We don’t hear much about MAOIs (monoamine oxidase inhibitors) these days, but they retain a place in therapy, usually for refractory or atypical depressive illness. Thirty or forty years ago MAOIs were the SSRIs (selective serotonin reuptake inhibitors) of their day, being widely prescribed by GPs and psychiatrists. More latterly they found a place in combination with tricyclics as a treatment of choice for refractory depression. This combination was used only by specialists who were well aware of the dangers of such combinations and who carefully avoided the use of tricyclics with potent effects on serotonin re-uptake (clomipramine and amitriptyline for example). Official guidance suggested separating the administration of tricyclics with MAOIs by two weeks in order to avoid potentially fatal adverse reactions. This is because MAOIs permanently inhibit monoamine oxidase and function only recovers as new enzyme is synthesised – a process thought to take up to two weeks. In this issue Sarah Yates and colleagues describe a case of adverse interaction (in the form of serotonin syndrome) occurring when the SNRI venlafaxine (a potent serotonin-norepinephrine re-uptake inhibitor at low doses) was given two, four and ten weeks after stopping the MAOI phenelzine. The authors also expose the near absence of data on monoamine function recovery after MAOI cessation – undoubtedly a legacy of the long-ago period in which MAOIs were developed. Their report serves an important warning that manufacturers’ recommendations do not always assure safety, especially if those recommendations were drawn up forty years ago.
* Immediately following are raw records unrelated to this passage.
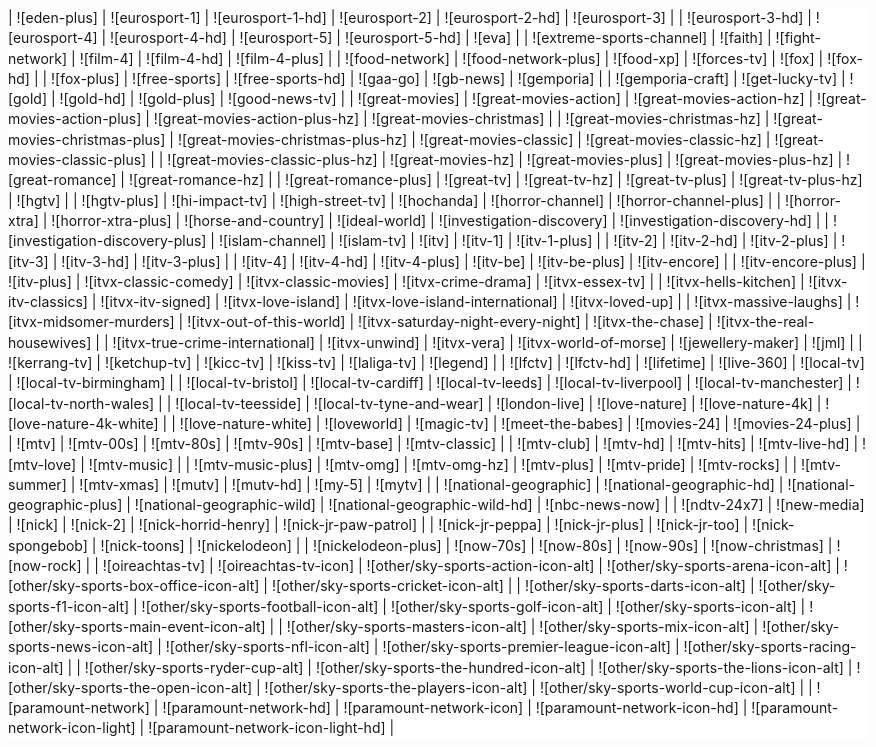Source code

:| ![eden-plus] | ![eurosport-1] | ![eurosport-1-hd] | ![eurosport-2] | ![eurosport-2-hd] | ![eurosport-3] |
| ![eurosport-3-hd] | ![eurosport-4] | ![eurosport-4-hd] | ![eurosport-5] | ![eurosport-5-hd] | ![eva] |
| ![extreme-sports-channel] | ![faith] | ![fight-network] | ![film-4] | ![film-4-hd] | ![film-4-plus] |
| ![food-network] | ![food-network-plus] | ![food-xp] | ![forces-tv] | ![fox] | ![fox-hd] |
| ![fox-plus] | ![free-sports] | ![free-sports-hd] | ![gaa-go] | ![gb-news] | ![gemporia] |
| ![gemporia-craft] | ![get-lucky-tv] | ![gold] | ![gold-hd] | ![gold-plus] | ![good-news-tv] |
| ![great-movies] | ![great-movies-action] | ![great-movies-action-hz] | ![great-movies-action-plus] | ![great-movies-action-plus-hz] | ![great-movies-christmas] |
| ![great-movies-christmas-hz] | ![great-movies-christmas-plus] | ![great-movies-christmas-plus-hz] | ![great-movies-classic] | ![great-movies-classic-hz] | ![great-movies-classic-plus] |
| ![great-movies-classic-plus-hz] | ![great-movies-hz] | ![great-movies-plus] | ![great-movies-plus-hz] | ![great-romance] | ![great-romance-hz] |
| ![great-romance-plus] | ![great-tv] | ![great-tv-hz] | ![great-tv-plus] | ![great-tv-plus-hz] | ![hgtv] |
| ![hgtv-plus] | ![hi-impact-tv] | ![high-street-tv] | ![hochanda] | ![horror-channel] | ![horror-channel-plus] |
| ![horror-xtra] | ![horror-xtra-plus] | ![horse-and-country] | ![ideal-world] | ![investigation-discovery] | ![investigation-discovery-hd] |
| ![investigation-discovery-plus] | ![islam-channel] | ![islam-tv] | ![itv] | ![itv-1] | ![itv-1-plus] |
| ![itv-2] | ![itv-2-hd] | ![itv-2-plus] | ![itv-3] | ![itv-3-hd] | ![itv-3-plus] |
| ![itv-4] | ![itv-4-hd] | ![itv-4-plus] | ![itv-be] | ![itv-be-plus] | ![itv-encore] |
| ![itv-encore-plus] | ![itv-plus] | ![itvx-classic-comedy] | ![itvx-classic-movies] | ![itvx-crime-drama] | ![itvx-essex-tv] |
| ![itvx-hells-kitchen] | ![itvx-itv-classics] | ![itvx-itv-signed] | ![itvx-love-island] | ![itvx-love-island-international] | ![itvx-loved-up] |
| ![itvx-massive-laughs] | ![itvx-midsomer-murders] | ![itvx-out-of-this-world] | ![itvx-saturday-night-every-night] | ![itvx-the-chase] | ![itvx-the-real-housewives] |
| ![itvx-true-crime-international] | ![itvx-unwind] | ![itvx-vera] | ![itvx-world-of-morse] | ![jewellery-maker] | ![jml] |
| ![kerrang-tv] | ![ketchup-tv] | ![kicc-tv] | ![kiss-tv] | ![laliga-tv] | ![legend] |
| ![lfctv] | ![lfctv-hd] | ![lifetime] | ![live-360] | ![local-tv] | ![local-tv-birmingham] |
| ![local-tv-bristol] | ![local-tv-cardiff] | ![local-tv-leeds] | ![local-tv-liverpool] | ![local-tv-manchester] | ![local-tv-north-wales] |
| ![local-tv-teesside] | ![local-tv-tyne-and-wear] | ![london-live] | ![love-nature] | ![love-nature-4k] | ![love-nature-4k-white] |
| ![love-nature-white] | ![loveworld] | ![magic-tv] | ![meet-the-babes] | ![movies-24] | ![movies-24-plus] |
| ![mtv] | ![mtv-00s] | ![mtv-80s] | ![mtv-90s] | ![mtv-base] | ![mtv-classic] |
| ![mtv-club] | ![mtv-hd] | ![mtv-hits] | ![mtv-live-hd] | ![mtv-love] | ![mtv-music] |
| ![mtv-music-plus] | ![mtv-omg] | ![mtv-omg-hz] | ![mtv-plus] | ![mtv-pride] | ![mtv-rocks] |
| ![mtv-summer] | ![mtv-xmas] | ![mutv] | ![mutv-hd] | ![my-5] | ![mytv] |
| ![national-geographic] | ![national-geographic-hd] | ![national-geographic-plus] | ![national-geographic-wild] | ![national-geographic-wild-hd] | ![nbc-news-now] |
| ![ndtv-24x7] | ![new-media] | ![nick] | ![nick-2] | ![nick-horrid-henry] | ![nick-jr-paw-patrol] |
| ![nick-jr-peppa] | ![nick-jr-plus] | ![nick-jr-too] | ![nick-spongebob] | ![nick-toons] | ![nickelodeon] |
| ![nickelodeon-plus] | ![now-70s] | ![now-80s] | ![now-90s] | ![now-christmas] | ![now-rock] |
| ![oireachtas-tv] | ![oireachtas-tv-icon] | ![other/sky-sports-action-icon-alt] | ![other/sky-sports-arena-icon-alt] | ![other/sky-sports-box-office-icon-alt] | ![other/sky-sports-cricket-icon-alt] |
| ![other/sky-sports-darts-icon-alt] | ![other/sky-sports-f1-icon-alt] | ![other/sky-sports-football-icon-alt] | ![other/sky-sports-golf-icon-alt] | ![other/sky-sports-icon-alt] | ![other/sky-sports-main-event-icon-alt] |
| ![other/sky-sports-masters-icon-alt] | ![other/sky-sports-mix-icon-alt] | ![other/sky-sports-news-icon-alt] | ![other/sky-sports-nfl-icon-alt] | ![other/sky-sports-premier-league-icon-alt] | ![other/sky-sports-racing-icon-alt] |
| ![other/sky-sports-ryder-cup-alt] | ![other/sky-sports-the-hundred-icon-alt] | ![other/sky-sports-the-lions-icon-alt] | ![other/sky-sports-the-open-icon-alt] | ![other/sky-sports-the-players-icon-alt] | ![other/sky-sports-world-cup-icon-alt] |
| ![paramount-network] | ![paramount-network-hd] | ![paramount-network-icon] | ![paramount-network-icon-hd] | ![paramount-network-icon-light] | ![paramount-network-icon-light-hd] |
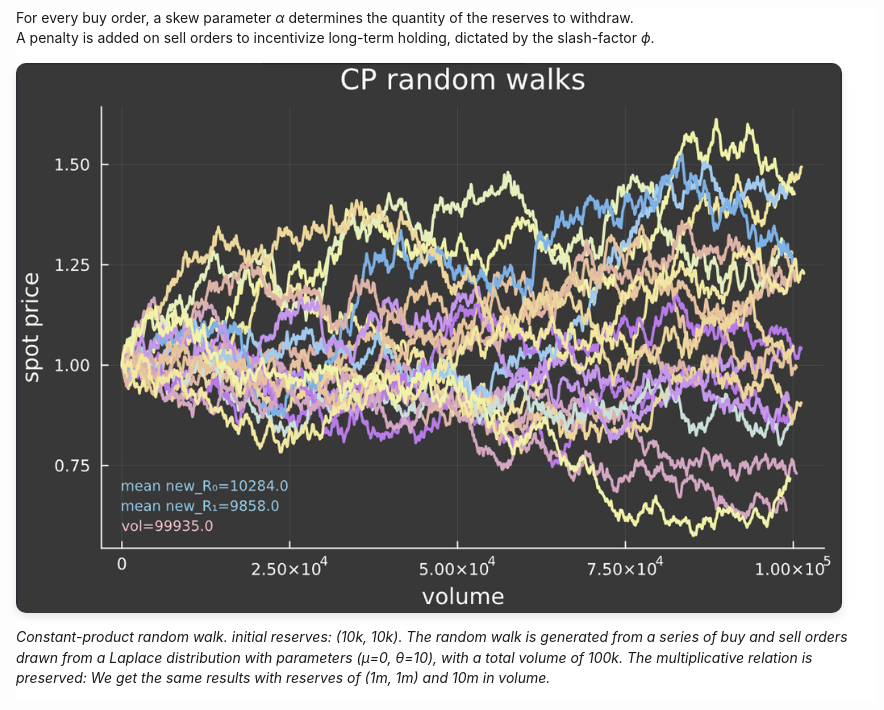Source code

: For every buy order, a skew parameter $α$ determines the quantity of the reserves to withdraw.  
A penalty is added on sell orders to incentivize long-term holding, dictated by the slash-factor $ϕ$.  

<div style="display: flex; flex-direction: row; justify-content: space-between; gap: 10px;">
  <img src="assets/CPwalk.png" alt="constant-product random walk" style="width: 96%; border-radius: 10px; box-shadow: 0 4px 8px rgba(0,0,0,0.1); transition: transform 0.3s;">
</div>

*Constant-product random walk. initial reserves: (10k, 10k). The random walk is generated from a series of buy and sell orders drawn from a Laplace distribution with parameters (μ=0, θ=10), with a total volume of 100k.
The multiplicative relation is preserved:
We get the same results with reserves of (1m, 1m) and 10m in volume.*

<div style="display: flex; flex-direction: row; justify-content: space-between; gap: 10px;">
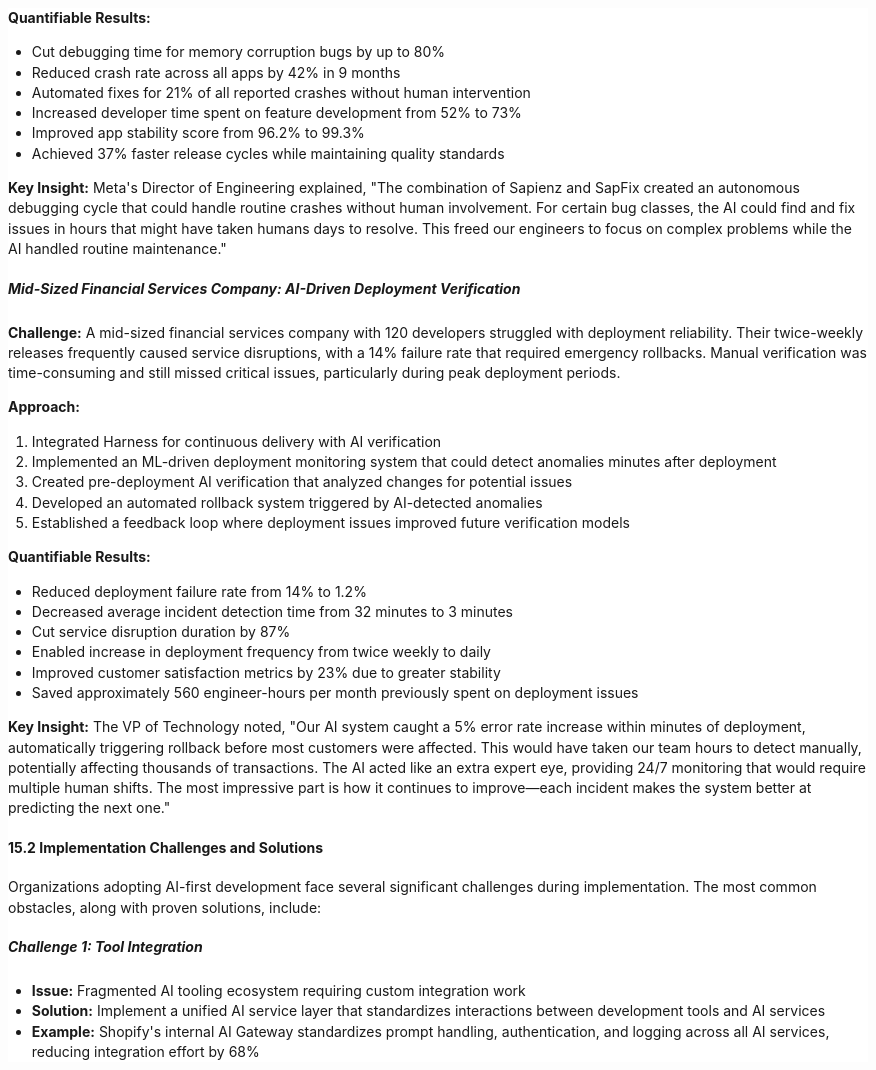**Quantifiable Results:**
- Cut debugging time for memory corruption bugs by up to 80%
- Reduced crash rate across all apps by 42% in 9 months
- Automated fixes for 21% of all reported crashes without human intervention
- Increased developer time spent on feature development from 52% to 73%
- Improved app stability score from 96.2% to 99.3%
- Achieved 37% faster release cycles while maintaining quality standards

**Key Insight:** Meta's Director of Engineering explained, "The combination of Sapienz and SapFix created an autonomous debugging cycle that could handle routine crashes without human involvement. For certain bug classes, the AI could find and fix issues in hours that might have taken humans days to resolve. This freed our engineers to focus on complex problems while the AI handled routine maintenance."

##### Mid-Sized Financial Services Company: AI-Driven Deployment Verification

**Challenge:**
A mid-sized financial services company with 120 developers struggled with deployment reliability. Their twice-weekly releases frequently caused service disruptions, with a 14% failure rate that required emergency rollbacks. Manual verification was time-consuming and still missed critical issues, particularly during peak deployment periods.

**Approach:**
1. Integrated Harness for continuous delivery with AI verification
2. Implemented an ML-driven deployment monitoring system that could detect anomalies minutes after deployment
3. Created pre-deployment AI verification that analyzed changes for potential issues
4. Developed an automated rollback system triggered by AI-detected anomalies
5. Established a feedback loop where deployment issues improved future verification models

**Quantifiable Results:**
- Reduced deployment failure rate from 14% to 1.2%
- Decreased average incident detection time from 32 minutes to 3 minutes
- Cut service disruption duration by 87%
- Enabled increase in deployment frequency from twice weekly to daily
- Improved customer satisfaction metrics by 23% due to greater stability
- Saved approximately 560 engineer-hours per month previously spent on deployment issues

**Key Insight:** The VP of Technology noted, "Our AI system caught a 5% error rate increase within minutes of deployment, automatically triggering rollback before most customers were affected. This would have taken our team hours to detect manually, potentially affecting thousands of transactions. The AI acted like an extra expert eye, providing 24/7 monitoring that would require multiple human shifts. The most impressive part is how it continues to improve—each incident makes the system better at predicting the next one."

#### 15.2 Implementation Challenges and Solutions

Organizations adopting AI-first development face several significant challenges during implementation. The most common obstacles, along with proven solutions, include:

##### Challenge 1: Tool Integration
- **Issue:** Fragmented AI tooling ecosystem requiring custom integration work
- **Solution:** Implement a unified AI service layer that standardizes interactions between development tools and AI services
- **Example:** Shopify's internal AI Gateway standardizes prompt handling, authentication, and logging across all AI services, reducing integration effort by 68%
Antipsychotic depots were developed some time ago, too and saw their heyday in the 1980s. Their use has always been constrained by concerns about a higher risk of inducing tardive dyskinesia and by rather complex and often poorly characterised pharmacokinetics. The latest depot antipsychotic to be introduced is paliperidone palmitate – an atypical drug (it is the major metabolite of risperidone) with a well-studied pharmacokinetic profile. In practice, all patients receive a ‘loading’ dose of 150 mg on day 1 and then 100 mg on day 8. This dose regimen assures therapeutic plasma levels are achieved in all patients within a few days. The maintenance dose can then be adjusted in the range 50–150 mg a month according to response. However, this imperative of ‘one dose for everyone’ (at least to begin with) is rare in psychiatry, where individualisation of dosing is the norm. So, it inevitably raises questions about tolerability and about suitability for all patients. Also in this issue, Cynthia Bossie and co-workers examine the tolerability of these doses of paliperidone palmitate in patients recently diagnosed with schizophrenia – the group of patients most vulnerable to adverse effects. In fact, tolerability was remarkably good – only injection-site pain, agitation and headache were more common with paliperidone than with placebo in the first week. After this time, the frequency of adverse events was only slightly higher than placebo. This is useful and reassuring information to have when a formulation is first introduced.
Another new concept to psychiatry is medicines reconciliation – the process of assuring that the medicines a patient receives before admission are the same as those prescribed on admission. Carol Paton’s UK study shows that the process is quite widespread in psychiatry and that it identifies a large number of errors – around a quarter of in-patient prescriptions were not in accordance with pre-admission prescriptions.
So, new observations on old drugs, better understanding of new drugs, and new processes in the practice of psychiatry – all broadly representing therapeutic advances in psychopharmacology and each usefully contributing to clinical practice.